3/01/2019. Siamo al terzo giorno di traversata in questo braccio di oceano immenso che è lo stretto – si fa per dire – di Drake, circa 600 miglia nautiche fra capo Horn alle prime isole della penisola Antartica. Abbiamo avuto un esordio interessante, vento con raffiche fino a 45 nodi e onde sui 4/5 metri: stomaco alla prova ed equilibrio precario. D’altronde Drake non poteva smentire secoli di letteratura. Ora però si è calmato, come dire: questo è quello che so fare ma avrò un occhio di riguardo, almeno per un po’. È davvero un’esperienza nuova tutta quest’acqua intorno per centinaia di miglia, un grigio uniforme animato solo da qualche grande albatros che compare dal nulla e nel nulla scompare. È un viaggio zen d’attesa paziente della prima terra all’orizzonte. Per noi la prima terra sarà ghiaccio, forse grandi iceberg in viaggio verso la Georgia del sud o oltre. Il nostro arrivo è previsto per domani pomeriggio. Poi a seconda del ghiaccio decideremo dove puntare, perché qui ancora una volta è la natura e non l’uomo a decidere. È un accesso riservato, un privilegio da gustare fino in fondo con cuore e mente spalancati, che sia scivolare in estasi sulle nevi più a sud della Terra o semplicemente ammirare pinguini saltare in acqua o balene soffiare e immergersi a pochi metri dalla barca.

6/01/2019. Bisognerebbe spingere i cosiddetti “grandi” della Terra a passare qualche settimana in Antartide. Non per punizione, anzi. Per fargli capire la bellezza. È un concetto semplice, gli antichi Greci lo conoscevano bene e come loro tanti altri popoli dell’antichità.
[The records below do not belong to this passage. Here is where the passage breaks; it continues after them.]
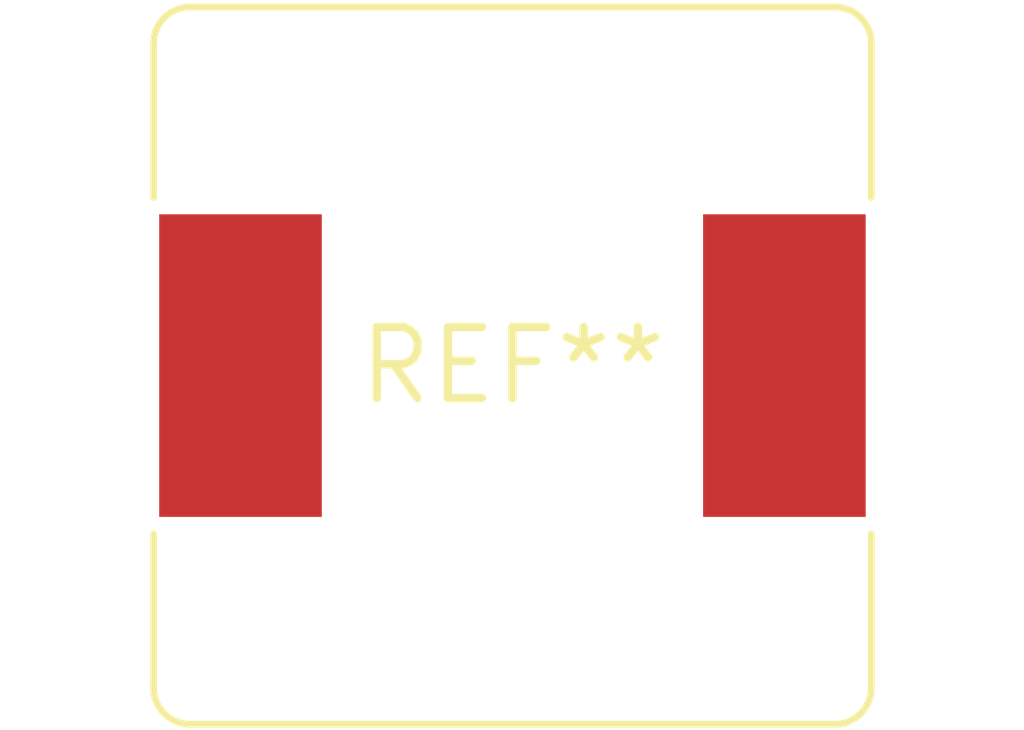
<source format=kicad_pcb>
(kicad_pcb (version 20240108) (generator pcbnew)

  (general
    (thickness 1.6)
  )

  (paper "A4")
  (layers
    (0 "F.Cu" signal)
    (31 "B.Cu" signal)
    (32 "B.Adhes" user "B.Adhesive")
    (33 "F.Adhes" user "F.Adhesive")
    (34 "B.Paste" user)
    (35 "F.Paste" user)
    (36 "B.SilkS" user "B.Silkscreen")
    (37 "F.SilkS" user "F.Silkscreen")
    (38 "B.Mask" user)
    (39 "F.Mask" user)
    (40 "Dwgs.User" user "User.Drawings")
    (41 "Cmts.User" user "User.Comments")
    (42 "Eco1.User" user "User.Eco1")
    (43 "Eco2.User" user "User.Eco2")
    (44 "Edge.Cuts" user)
    (45 "Margin" user)
    (46 "B.CrtYd" user "B.Courtyard")
    (47 "F.CrtYd" user "F.Courtyard")
    (48 "B.Fab" user)
    (49 "F.Fab" user)
    (50 "User.1" user)
    (51 "User.2" user)
    (52 "User.3" user)
    (53 "User.4" user)
    (54 "User.5" user)
    (55 "User.6" user)
    (56 "User.7" user)
    (57 "User.8" user)
    (58 "User.9" user)
  )

  (setup
    (pad_to_mask_clearance 0)
    (pcbplotparams
      (layerselection 0x00010fc_ffffffff)
      (plot_on_all_layers_selection 0x0000000_00000000)
      (disableapertmacros false)
      (usegerberextensions false)
      (usegerberattributes false)
      (usegerberadvancedattributes false)
      (creategerberjobfile false)
      (dashed_line_dash_ratio 12.000000)
      (dashed_line_gap_ratio 3.000000)
      (svgprecision 4)
      (plotframeref false)
      (viasonmask false)
      (mode 1)
      (useauxorigin false)
      (hpglpennumber 1)
      (hpglpenspeed 20)
      (hpglpendiameter 15.000000)
      (dxfpolygonmode false)
      (dxfimperialunits false)
      (dxfusepcbnewfont false)
      (psnegative false)
      (psa4output false)
      (plotreference false)
      (plotvalue false)
      (plotinvisibletext false)
      (sketchpadsonfab false)
      (subtractmaskfromsilk false)
      (outputformat 1)
      (mirror false)
      (drillshape 1)
      (scaleselection 1)
      (outputdirectory "")
    )
  )

  (net 0 "")

  (footprint "L_Bourns_SRR1260" (layer "F.Cu") (at 0 0))

)

</source>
Sono convinto che fosse per il rapporto profondo con la natura. La deificazione di tanti fenomeni era un portare rispetto alla potenza e bellezza del Terra. Tutto ciò si è perso nella convinzione che la Terra sia un serbatoio da cui estrarre risorse infinite senza rispettarne gli equilibri, le forme, ciò che la compone e la abita. I risultati sono sotto gli occhi di tutti. Essere in Antartide, vederla, vedere la bellezza infinita delle sue montagne, mari, animali è difficile da descrivere a parole. Proverò con una locuzione anglosassone quasi intraducibile: ci troviamo in un “flow state”, uno stato in cui tutto fluisce in maniera armoniosa e il tuo conscio e il tuo istinto sono in perfetto equilibrio. Tutto si muove come dovrebbe e niente altera questo stato. Come nella salita di stamattina al Tennant Peak, una bella montagna di settecento cinquanta metri che sovrasta la baia di Cuvererrwe. Sole, neve primaverile perfetta, la baia sotto di noi costellata di iceberg e montagne a perdita d’occhio lungo i bracci di mare. Io e Matteo, il mio compagno d’avventura, non sapevamo dove guardare, totalmente presi da questo atto di stato di grazia che solo la natura più potente riesce a regalare. Se poi aggiungiamo la magia dello scivolare sulla neve, il flow state è completo. Immergersi nell’acqua a due gradi dopo la gita per un bagno ristoratore, è stato più di una gogliardata, è stato un battesimo. Il battesimo dell’Antartide.